A few years ago, I appraised a 4,000 SF house with indoor pool and 5 air-conditioned shop buildings on 5 acres 5 miles out of town. The guy restored antique and muscle cars. Guess what? A year later it sold for almost exactly what I appraised it for. I estimated 6-12 months marketing time. Did I have comps with 5 shop buildings? Did I have even one air-conditioned shop on a residential property? Am I the world's best appraiser? No. Was I just lucky my Ouija board worked out? Or did I use a dart board? Neither. Did I cost out these buildings and deduct for physical obsolescence? Yes. Then I looked at them and the obvious over-improvements. What percent was I going to apply? With those base costs, I made a subjective estimate based upon long gone sales where I knew the obsolescences were approaching 50% or even more. And i applied those as a proxy for the subject.

And I did that in both the CA and the SCA. And I weighed my estimate of FO on the high side because there were simply way too many buildings. If only one building, I probably would have applied much lower FO. But again, what applied to the SCA applied in the CA. How could it not? Did I have other sales that were suffering from FO? Sure. But was it air-conditioned outbuildings? No. In one case, it was a horse barn, a corral, outdoor fireplace and built in BBQ under a canopy. And the sale was 60 miles away. Another had a huge barn. Another was a lake property with an ADU, enclosed pool as a separate building on a lake lot. I had to estimate the RCN, the land value, makes physical depreciation estimate, and then analyze the difference between the sales price and the projected costs of the component items. The difference was the FO in my opinion. And so going back thru my comps from 10-20 years ago (and yes, I have them) I looked at other sales to predict a % of FO.

Ultimately it is a judgment call for the appraiser to make and you make that call by reverse engineering the CA on the comps and keeping that in mind for the lifetime of your career. The sales found that demonstrate a lot of FO might be on a small house unlike the house you are appraising, but its likely to be one of the best indicators of FO in a paucity of such sales. And again, it applies to both the SCA and the CA.
 
I have no idea why that double posted. I only clicked once.
 
Long ago I attended an appraiser meeting at our FHA Regional Field Office where they instructed us all to use 50-75% of the RCN of the dwelling for our GLA adjustments. Falls in line with your "rule of thumb".

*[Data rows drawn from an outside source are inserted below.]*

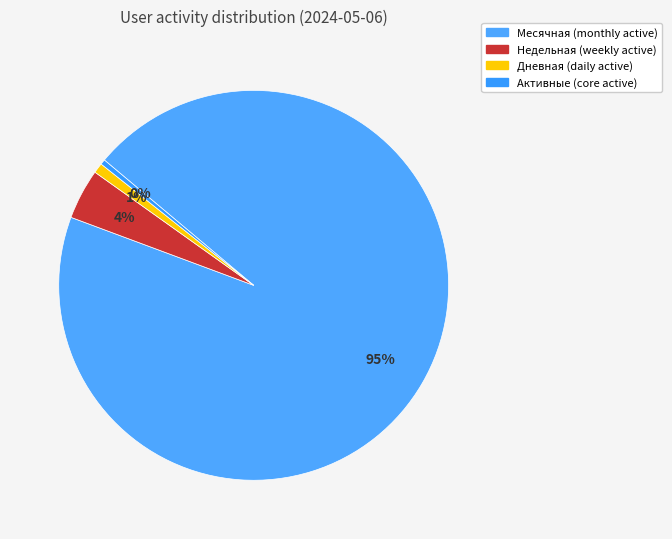

To the nearest percent, what portion does Дневная represent?

1%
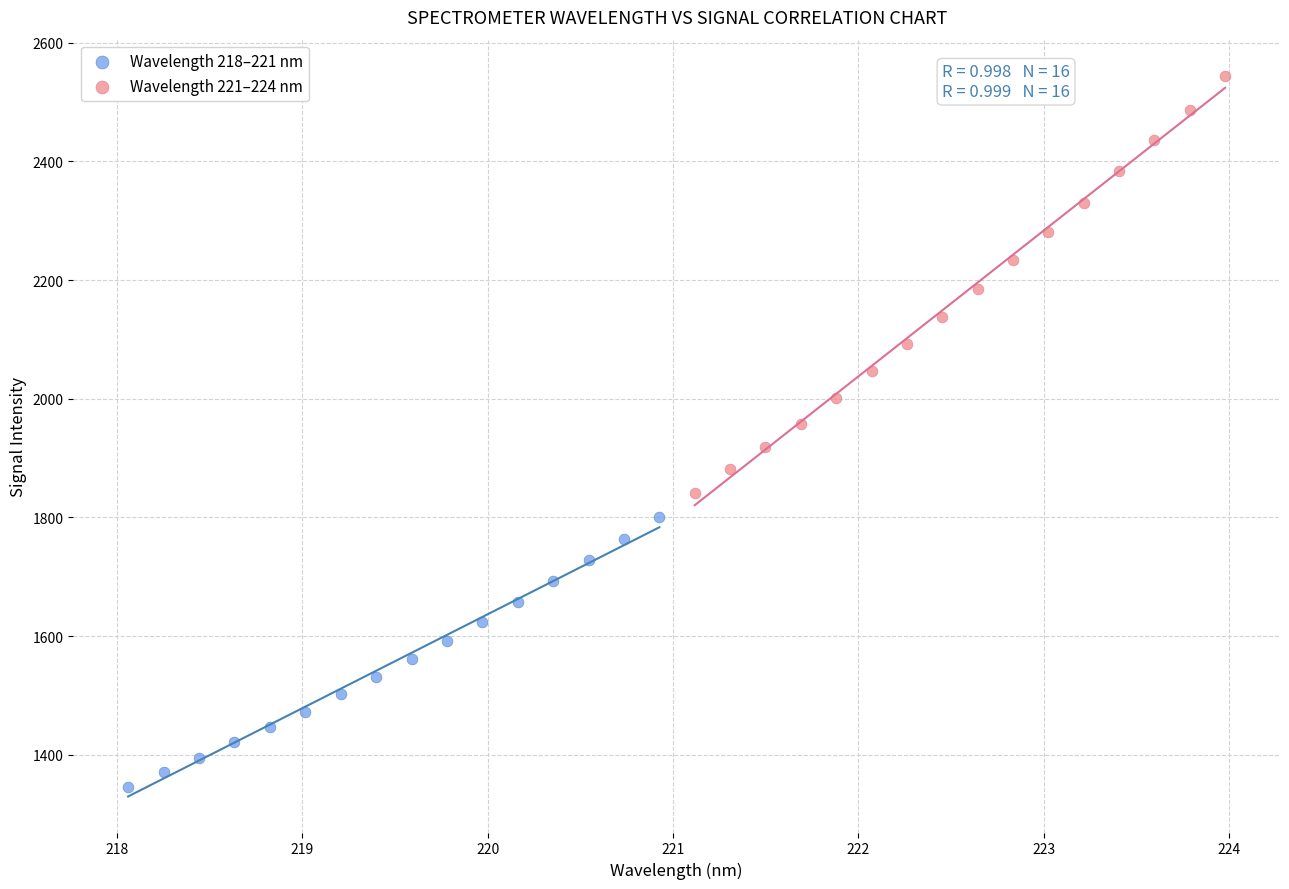

Which series reaches the maximum Y coordinate?

Wavelength 221–224 nm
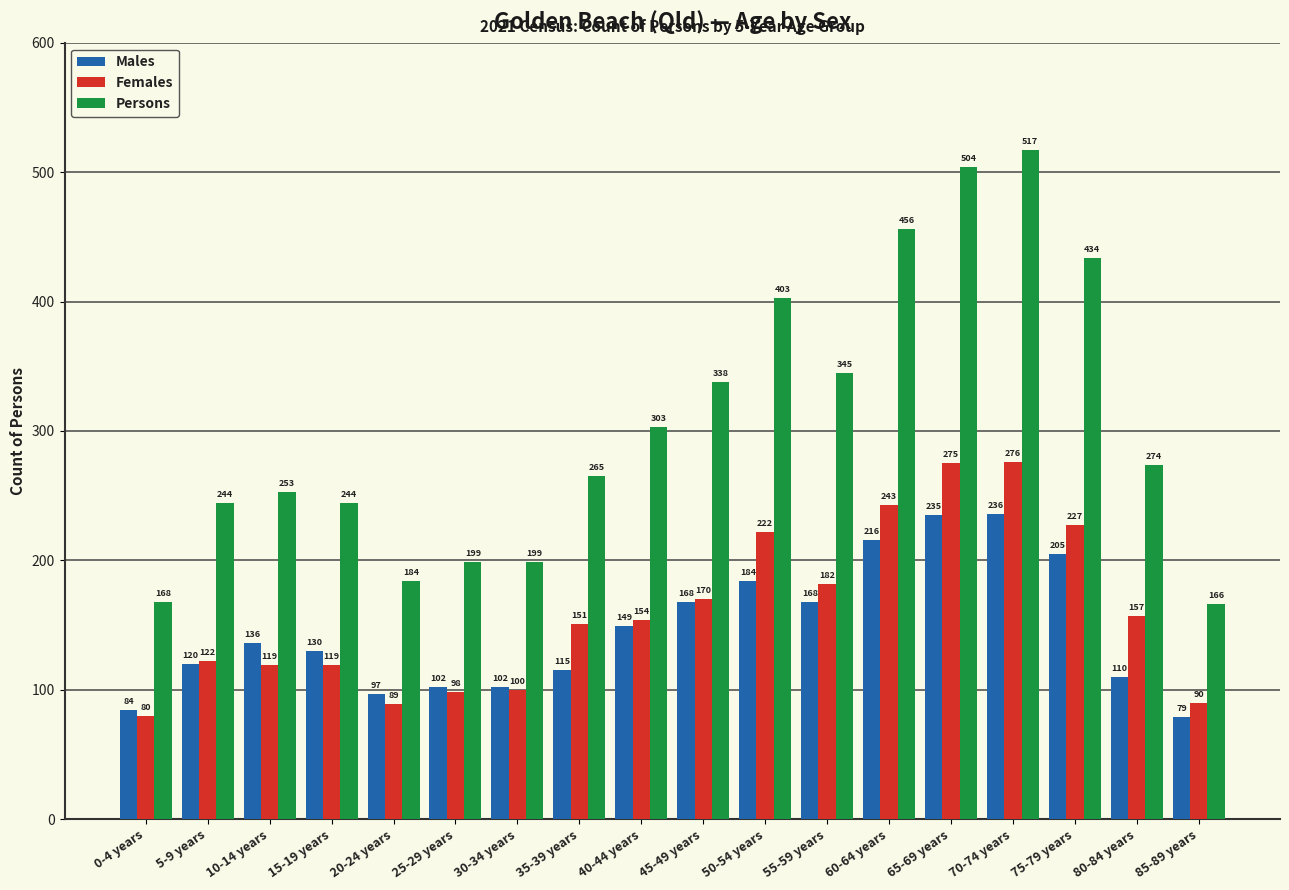

What is the sum of the Females values at 0-4 years and 70-74 years?

356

I learned it from an appraiser... but he may have gotten it from FHA. And yeah, as I think abou it now, he did say 50-75%.
 
How do you estimate the FO when that big boy is sitting in the back yard without the cost even being known?
Why do you need to? Unless you're doing a CA, you only need to know contributory value - and you get that via sales comparison analysis (or at least I do). Sans any sales with which to perform some kind of technique (grouped sales, regression, etc.), then I'd agree - you'd need a depreciated cost. My point, though, is that - without the sales - you have no idea if that depreciated cost is truly reflective of 'market' contributory value or not.